Segment Open

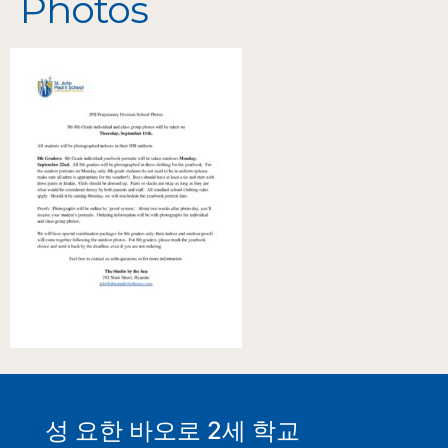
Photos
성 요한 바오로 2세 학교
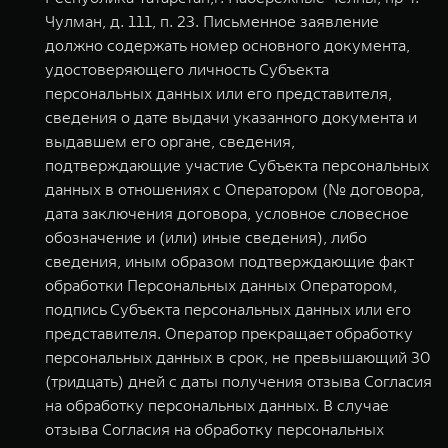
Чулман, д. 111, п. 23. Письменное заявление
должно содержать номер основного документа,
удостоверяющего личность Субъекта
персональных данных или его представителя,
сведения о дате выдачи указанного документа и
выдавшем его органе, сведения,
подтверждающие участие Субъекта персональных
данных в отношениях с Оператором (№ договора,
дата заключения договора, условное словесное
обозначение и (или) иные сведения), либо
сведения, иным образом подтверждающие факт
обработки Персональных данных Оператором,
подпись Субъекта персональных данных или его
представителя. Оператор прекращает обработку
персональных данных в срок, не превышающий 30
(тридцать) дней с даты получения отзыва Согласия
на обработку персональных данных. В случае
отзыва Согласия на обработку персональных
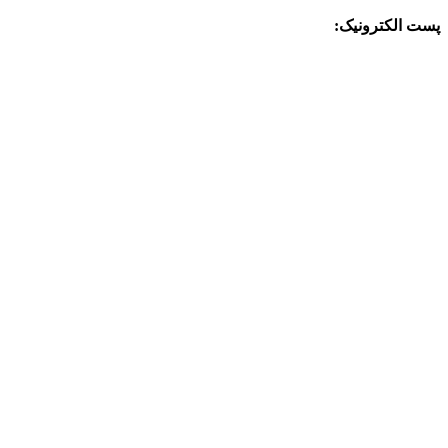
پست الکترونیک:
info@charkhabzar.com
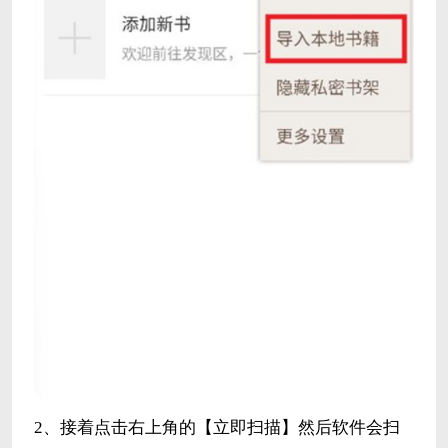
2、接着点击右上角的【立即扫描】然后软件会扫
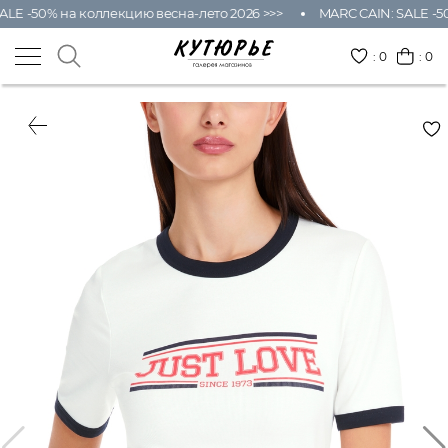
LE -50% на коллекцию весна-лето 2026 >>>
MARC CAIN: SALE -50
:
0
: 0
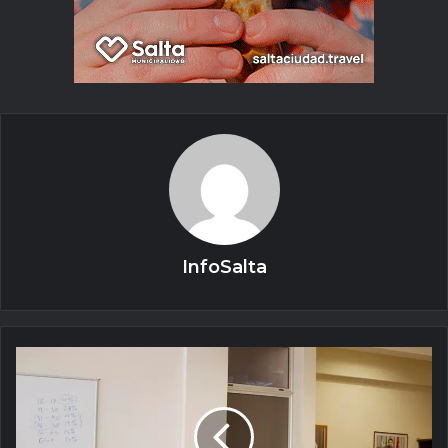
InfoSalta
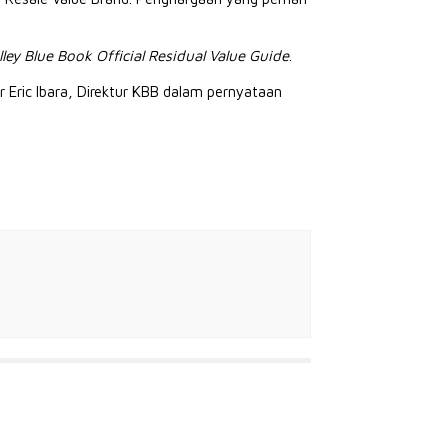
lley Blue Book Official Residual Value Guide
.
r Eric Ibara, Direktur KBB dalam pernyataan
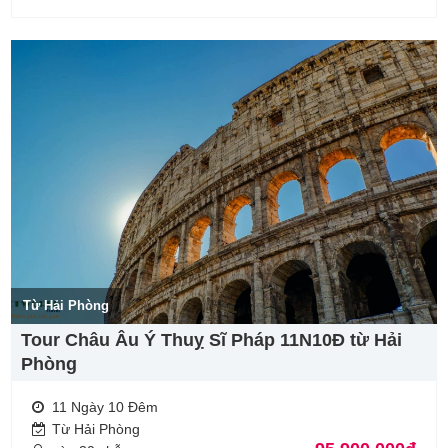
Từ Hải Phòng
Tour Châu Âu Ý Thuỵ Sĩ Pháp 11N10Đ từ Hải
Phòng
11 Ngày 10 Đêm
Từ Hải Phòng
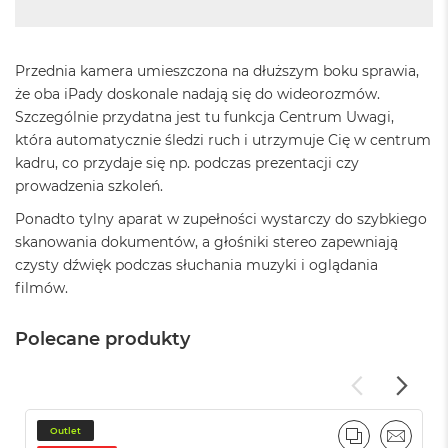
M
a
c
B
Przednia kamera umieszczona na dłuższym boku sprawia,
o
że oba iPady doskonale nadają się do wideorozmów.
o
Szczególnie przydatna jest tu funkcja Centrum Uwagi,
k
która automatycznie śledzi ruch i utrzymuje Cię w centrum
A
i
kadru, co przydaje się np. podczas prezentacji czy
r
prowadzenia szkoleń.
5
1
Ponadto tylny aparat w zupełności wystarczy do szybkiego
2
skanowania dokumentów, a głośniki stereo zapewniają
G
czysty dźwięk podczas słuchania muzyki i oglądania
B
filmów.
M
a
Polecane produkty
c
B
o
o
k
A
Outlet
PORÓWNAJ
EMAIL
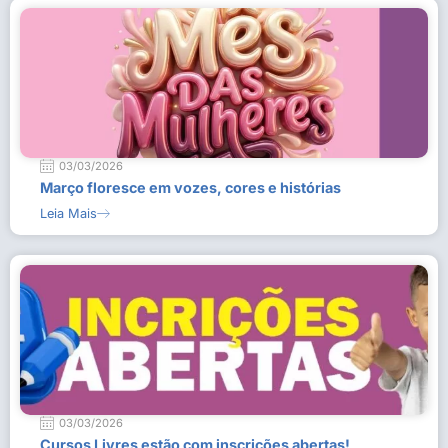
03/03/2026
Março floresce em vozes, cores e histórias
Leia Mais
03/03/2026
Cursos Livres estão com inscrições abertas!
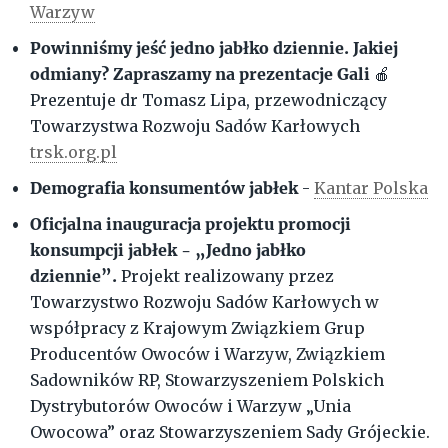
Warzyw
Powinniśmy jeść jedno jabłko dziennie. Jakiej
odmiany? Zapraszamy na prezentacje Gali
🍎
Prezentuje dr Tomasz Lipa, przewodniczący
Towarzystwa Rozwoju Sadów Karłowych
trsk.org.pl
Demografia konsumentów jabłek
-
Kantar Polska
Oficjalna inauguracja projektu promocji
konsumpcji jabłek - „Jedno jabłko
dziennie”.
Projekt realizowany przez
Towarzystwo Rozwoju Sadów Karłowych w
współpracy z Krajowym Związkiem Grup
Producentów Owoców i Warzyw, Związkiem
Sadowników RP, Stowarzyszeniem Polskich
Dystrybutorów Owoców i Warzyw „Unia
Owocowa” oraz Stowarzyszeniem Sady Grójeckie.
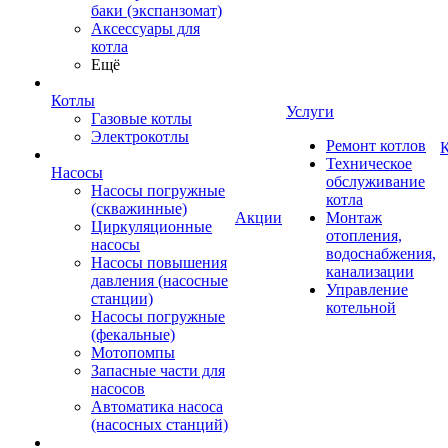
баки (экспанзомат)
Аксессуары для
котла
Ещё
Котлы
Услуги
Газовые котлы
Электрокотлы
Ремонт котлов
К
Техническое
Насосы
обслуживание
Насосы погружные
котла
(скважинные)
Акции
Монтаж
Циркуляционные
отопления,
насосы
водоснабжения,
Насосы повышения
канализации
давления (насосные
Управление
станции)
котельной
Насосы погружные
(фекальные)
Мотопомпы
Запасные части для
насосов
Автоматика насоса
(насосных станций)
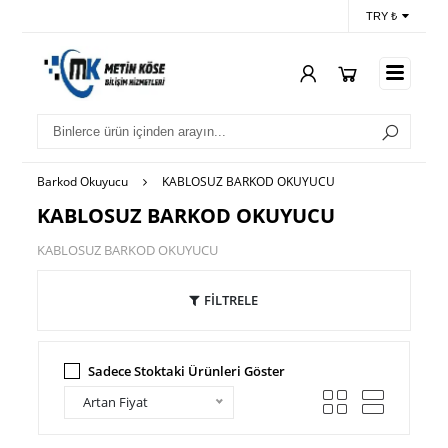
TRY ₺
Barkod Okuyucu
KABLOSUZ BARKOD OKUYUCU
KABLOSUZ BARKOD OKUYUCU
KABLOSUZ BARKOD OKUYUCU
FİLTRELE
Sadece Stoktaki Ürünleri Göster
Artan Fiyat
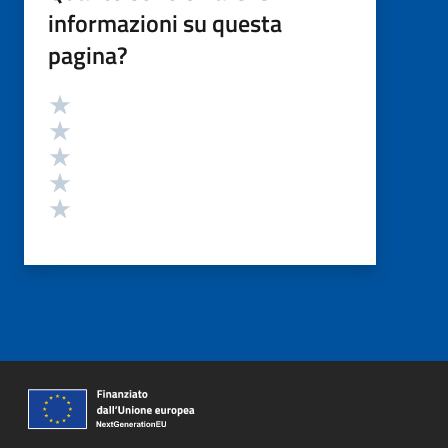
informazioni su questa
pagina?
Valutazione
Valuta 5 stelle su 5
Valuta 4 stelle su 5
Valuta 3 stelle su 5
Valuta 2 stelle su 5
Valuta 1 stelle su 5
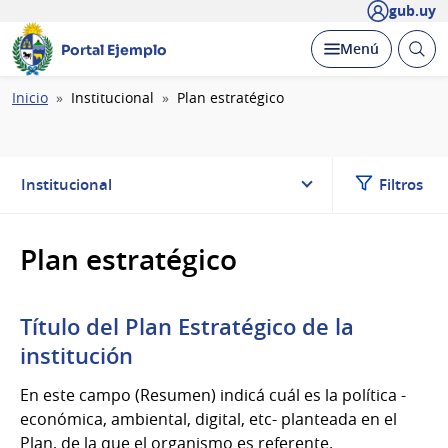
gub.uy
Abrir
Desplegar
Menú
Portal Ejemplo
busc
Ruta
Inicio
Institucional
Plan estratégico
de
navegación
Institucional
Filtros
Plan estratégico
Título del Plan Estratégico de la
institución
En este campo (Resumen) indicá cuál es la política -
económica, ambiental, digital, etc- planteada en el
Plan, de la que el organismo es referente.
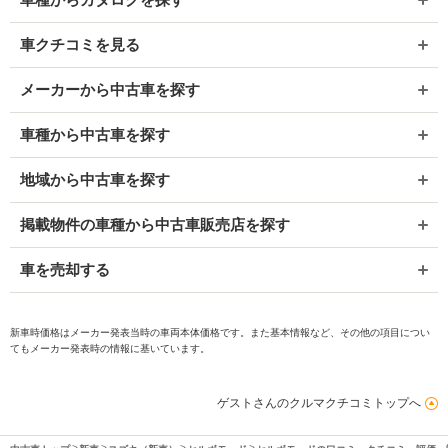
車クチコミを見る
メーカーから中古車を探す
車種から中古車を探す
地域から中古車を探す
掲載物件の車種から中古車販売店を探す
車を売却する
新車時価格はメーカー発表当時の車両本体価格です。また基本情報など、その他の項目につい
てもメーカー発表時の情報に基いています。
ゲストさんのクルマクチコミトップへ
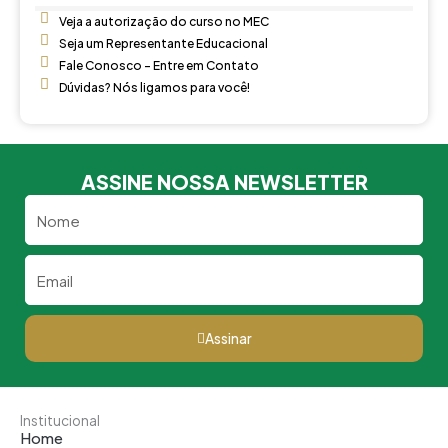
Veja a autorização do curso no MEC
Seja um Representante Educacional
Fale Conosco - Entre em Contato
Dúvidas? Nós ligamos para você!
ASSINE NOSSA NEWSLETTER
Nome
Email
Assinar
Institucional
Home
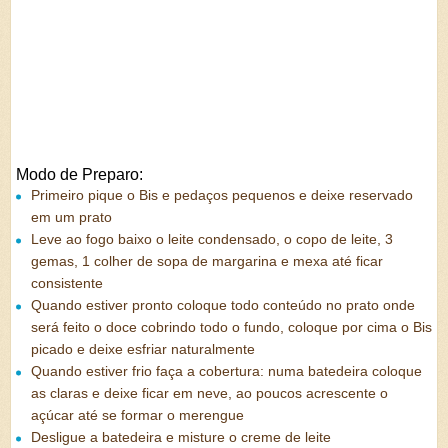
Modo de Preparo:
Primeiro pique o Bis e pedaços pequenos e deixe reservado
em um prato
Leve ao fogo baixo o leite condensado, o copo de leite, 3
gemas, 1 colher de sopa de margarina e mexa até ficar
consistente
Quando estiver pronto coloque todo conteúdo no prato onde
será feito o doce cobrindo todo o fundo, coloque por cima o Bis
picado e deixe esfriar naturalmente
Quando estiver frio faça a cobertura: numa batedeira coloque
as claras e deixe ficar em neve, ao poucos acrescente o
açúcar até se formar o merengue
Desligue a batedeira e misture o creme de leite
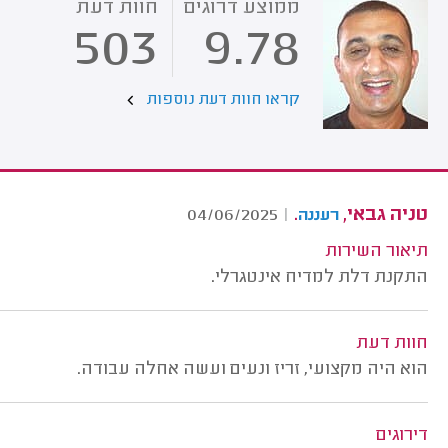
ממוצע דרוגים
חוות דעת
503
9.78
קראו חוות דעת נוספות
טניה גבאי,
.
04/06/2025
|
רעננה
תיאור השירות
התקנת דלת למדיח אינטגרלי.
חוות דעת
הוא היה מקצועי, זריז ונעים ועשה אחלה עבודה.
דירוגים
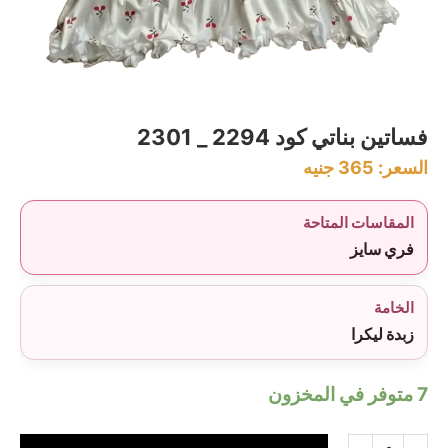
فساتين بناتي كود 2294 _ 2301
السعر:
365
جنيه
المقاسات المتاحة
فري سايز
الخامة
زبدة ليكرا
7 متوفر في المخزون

Segment Closed

Copy everything in the data above from the line containing "lley Blue Book Official Residual Value Guide" down to the line containing "Cursos Livres estão com inscrições abertas!", both lines included, reproducing each line precisely. Leave the pictures out.

> [Exercise answer]:
lley Blue Book Official Residual Value Guide
.
r Eric Ibara, Direktur KBB dalam pernyataan
Từ Hải Phòng
Tour Châu Âu Ý Thuỵ Sĩ Pháp 11N10Đ từ Hải
Phòng
11 Ngày 10 Đêm
Từ Hải Phòng
M
a
c
B
Przednia kamera umieszczona na dłuższym boku sprawia,
o
że oba iPady doskonale nadają się do wideorozmów.
o
Szczególnie przydatna jest tu funkcja Centrum Uwagi,
k
która automatycznie śledzi ruch i utrzymuje Cię w centrum
A
i
kadru, co przydaje się np. podczas prezentacji czy
r
prowadzenia szkoleń.
5
1
Ponadto tylny aparat w zupełności wystarczy do szybkiego
2
skanowania dokumentów, a głośniki stereo zapewniają
G
czysty dźwięk podczas słuchania muzyki i oglądania
B
filmów.
M
a
Polecane produkty
c
B
o
o
k
A
Outlet
PORÓWNAJ
EMAIL
03/03/2026
Março floresce em vozes, cores e histórias
Leia Mais
03/03/2026
Cursos Livres estão com inscrições abertas!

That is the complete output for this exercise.